TREE COUNTING LOCATES VULNERABLE ASH TREES

"Your County"
by Jim Baumgart Sheboygan County Supervisor

Emerald ash borer’s steady destructive movement toward Sheboygan County was discussed in last week’s column.

It was mentioned that several state agencies and departments – the State’s Department of Agriculture, Trade & Consumer Protection, Wisconsin Department of Natural Resources Urban Forestry, as well as Sheboygan County’s University of Wisconsin-Extension, Land and Water Conservation Department, and Planning and Resource Department – worked together to develop an Emerald Ash Borer Resources Management Plan (it is presently in draft form for review) for Sheboygan County communities.

It involved a great deal of work at a modest cost, mostly completed through funding from a Sheboygan County Stewardship grant (which used only about $10,000 of the $15,000 made available) and the efforts of two skilled summer interns; and was done in cooperation with local units of government.

This week’s column will discuss some of the information gathered in the 214-page plan. In addition, more detailed information about the emerald ash borer can be found by going to the Sheboygan County’s University of Wisconsin-Extension’s Web page.

In the Resources Management Plan, community maps were developed showing the location of ash trees along public right-of-ways and some parklands. What is not shown are ash trees located in private back yards or extensive parks. Rural private wood lots were not surveyed and are likely to include a large number of ash trees that could be affected when the beetle reaches Sheboygan County. The management plan is intended to give communities an idea of the extent of the ash tree coverage within their areas and to allow each community to plan ahead.

The maps in the plan were interesting; they show the location of each tree surveyed. In the city of Sheboygan, 22,759 trees were inventoried and 5,154 were ash trees. Also recorded in each community were oak, maple, linden, honey locust, among others.

Village of Random Lake showed 159 trees inventoried with 57 trees being ash. The village of Cascade showed 67 trees surveyed with 27 being ash. Village of Elkhart Lake had 236 trees inventoried with 34 listed as ash. Village of Glenbeulah surveyed 199 trees, showing only 11 ash trees.

Village of Kohler had 852 trees surveyed with 203 being ash.

City of Plymouth had done their own tree survey in 2003, while the county surveyed in 2009; in 2003, 1,787 trees were inventoried and 371 were ash; the 2009 survey covered another 829 trees with 190 being ash trees.

Village of Howards Grove listed 278 trees with 112 trees being ash.

Sheboygan Falls listed 758 inventoried trees with 179 being ash trees.

Emerald ash borer adults are very small metallic-green beetles, about the size of a cooked grain of rice. The adults create a D-shaped exit in an ash tee as they exit in May through July. As they look for a mate, they seldom wander far from the tree in which they are born. Females will lay 60 to 90 eggs, one at a time, in the crevices of an ash bark. The adult lives only three-to-six weeks.

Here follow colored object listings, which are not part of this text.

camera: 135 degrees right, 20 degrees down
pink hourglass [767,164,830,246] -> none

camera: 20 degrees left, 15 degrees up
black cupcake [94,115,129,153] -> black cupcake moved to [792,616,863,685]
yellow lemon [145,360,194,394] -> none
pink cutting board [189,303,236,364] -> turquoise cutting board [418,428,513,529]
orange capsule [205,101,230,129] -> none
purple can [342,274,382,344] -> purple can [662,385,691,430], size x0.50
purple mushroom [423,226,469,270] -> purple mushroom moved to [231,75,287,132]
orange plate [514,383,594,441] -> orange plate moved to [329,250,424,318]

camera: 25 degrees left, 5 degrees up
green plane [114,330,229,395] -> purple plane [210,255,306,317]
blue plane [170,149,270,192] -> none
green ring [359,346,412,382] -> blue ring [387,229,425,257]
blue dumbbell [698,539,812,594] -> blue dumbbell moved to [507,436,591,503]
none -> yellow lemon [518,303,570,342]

As the eggs hatch, they immediately chew their way into the tree. The larvae will feed under the bark for one and sometimes two years, and can survive in green wood, such as firewood, for an extended period of time (one of the ways the beetle is moved to other locations). In the autumn, after feeding under the bark, they will create a chamber for themselves in the tree’s sapwood. They will over-winter and pupate in the spring, turning into adult beetles.

By then, they will have done their damage.